---- Input data
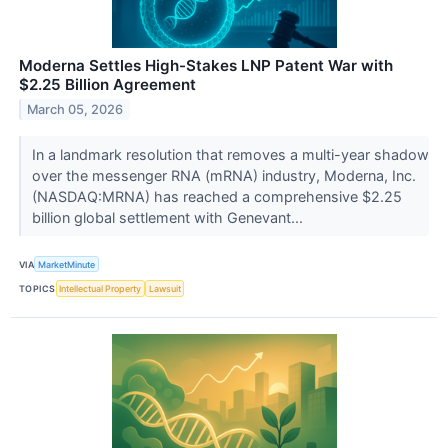
Moderna Settles High-Stakes LNP Patent War with
$2.25 Billion Agreement
March 05, 2026
In a landmark resolution that removes a multi-year shadow
over the messenger RNA (mRNA) industry, Moderna, Inc.
(NASDAQ:MRNA) has reached a comprehensive $2.25
billion global settlement with Genevant...
VIA
MarketMinute
TOPICS
Intellectual Property
Lawsuit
--------
Set down the records precisely as they appear. Any picture stays out.

▸ **Exercise result**
Moderna Settles High-Stakes LNP Patent War with
$2.25 Billion Agreement
March 05, 2026
In a landmark resolution that removes a multi-year shadow
over the messenger RNA (mRNA) industry, Moderna, Inc.
(NASDAQ:MRNA) has reached a comprehensive $2.25
billion global settlement with Genevant...
VIA
MarketMinute
TOPICS
Intellectual Property
Lawsuit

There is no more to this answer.